THE trouble with workingmen in reference to Sunday work is not that they do not have the right to rest, but that they do not use the right. If they have the right and do not use it, the blame for their failure to enjoy the right falls on themselves. Where no right is invaded, no law to preserve rights is needed. There can be no just ground for Sunday laws while Sunday work remains a voluntary act.
Of course, many people are working on Sunday who would much prefer to rest on that day. But mere preferences do not constitute good ground for a law. The law can recognize rights, and distinguish between justice and injustice; but it cannot accommodate itself to people’s preferences. Preferences are not rights. A right represents justice; a preference often represents only mental or moral weakness. A preference not to work may represent only business. In the matter of Sunday labor it represents in some cases—perhaps in many—a conviction that Sunday work is morally wrong. But the law cannot undertake to carry out people’s conviction of right. Convictions are for the convicted person to carry out himself. The person who believes he ought to rest on Sunday in obedience to the will of God, should not require any further reason than the will of God for observing that day. God has spoken plainly on the subject of Sabbath observance; and to disobey God until the state speaks on the subject, is to set the state above God. For one who does this to plead conscientious convictions against Sunday labor, is not very consistent, to say the least.

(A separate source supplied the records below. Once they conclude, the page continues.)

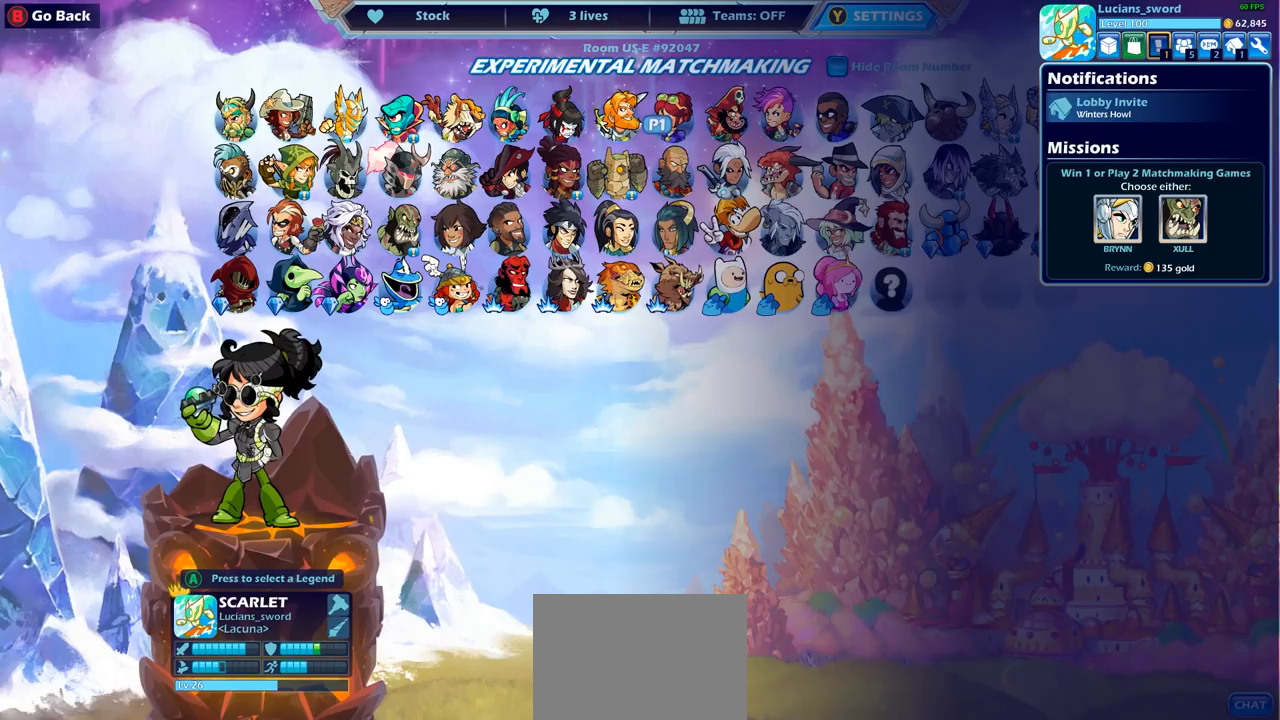
{"buttons": [], "left_stick": "center", "right_stick": "center", "events": []}
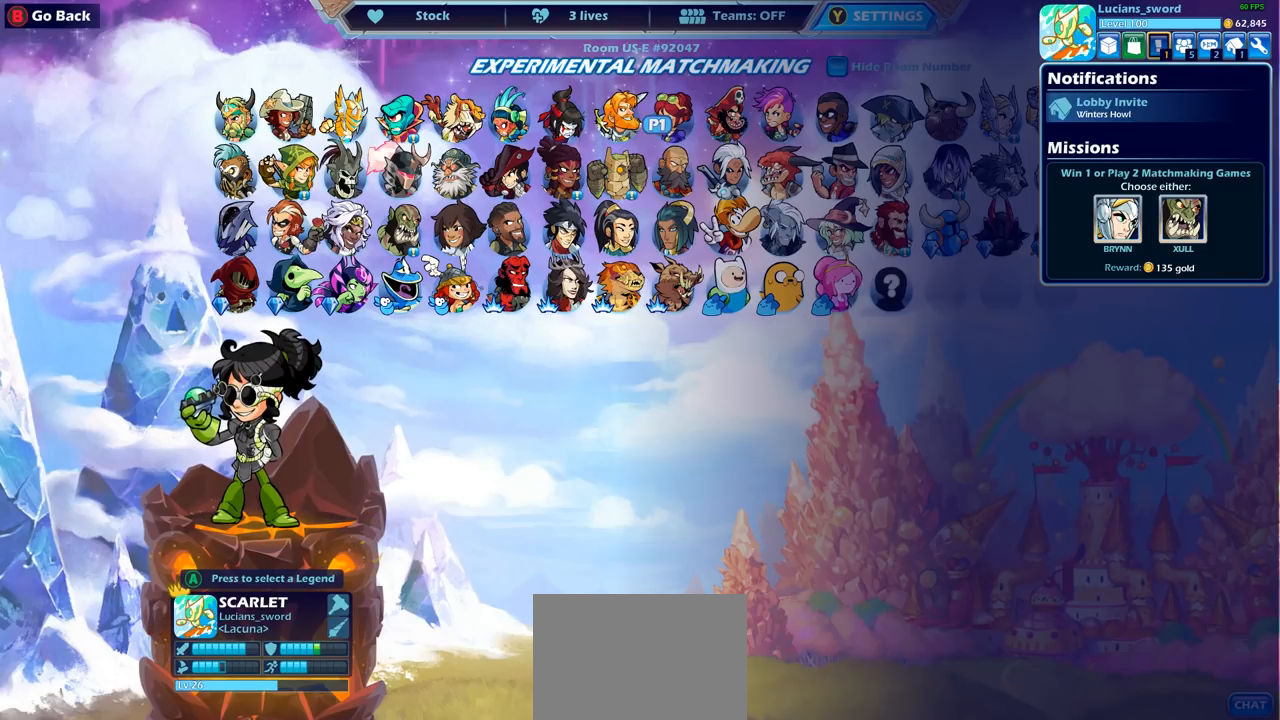
{"buttons": [], "left_stick": "center", "right_stick": "center", "events": [[100, "SELECT", "down"], [283, "SELECT", "up"]]}
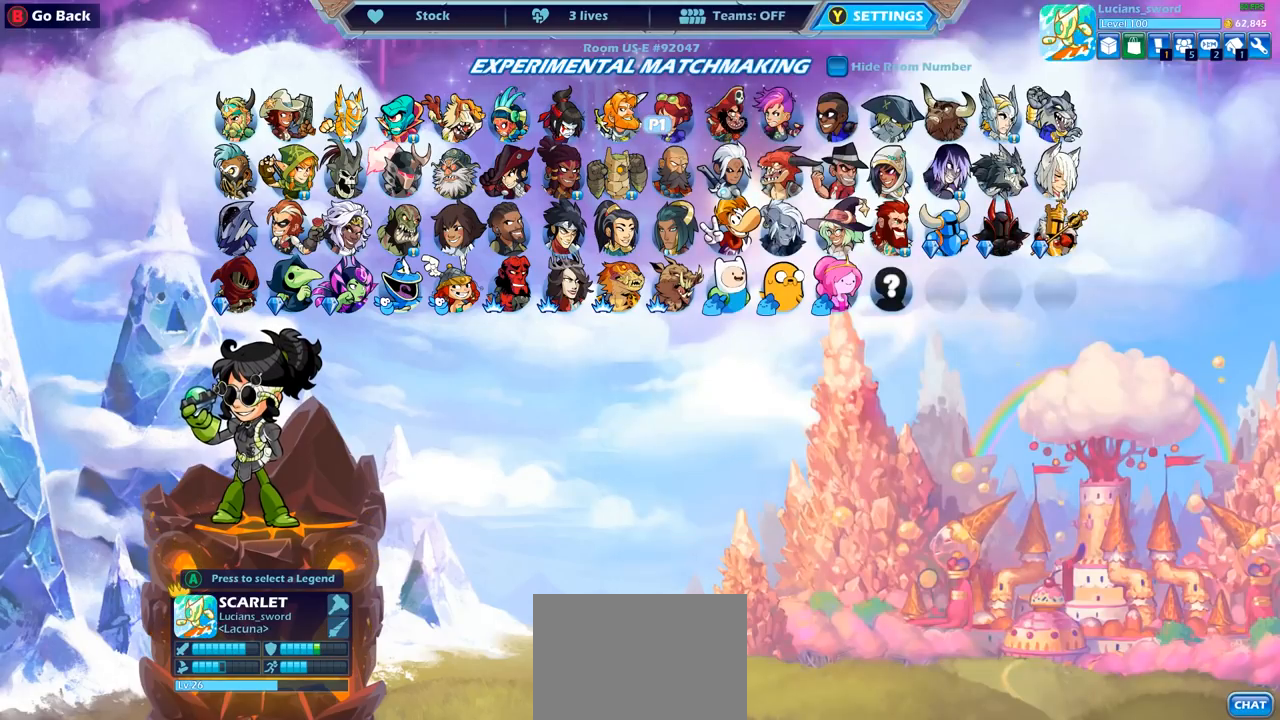
{"buttons": [], "left_stick": "center", "right_stick": "center", "events": [[133, "DPAD_DOWN", "down"], [233, "DPAD_DOWN", "up"], [383, "DPAD_DOWN", "down"], [450, "DPAD_DOWN", "up"]]}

THE right of one person to rest on Sunday does not demand for its preservation the loss of another person’s equal right to labor on that day. Every person is free to rest on Sunday, and there is no invasion of rights until there is introduced the compulsion of the law. It is compulsion that interferes with personal liberty, and the right denied is not the right of rest but the right of labor. This is a sacred right, and only tyranny will interfere with its enjoyment.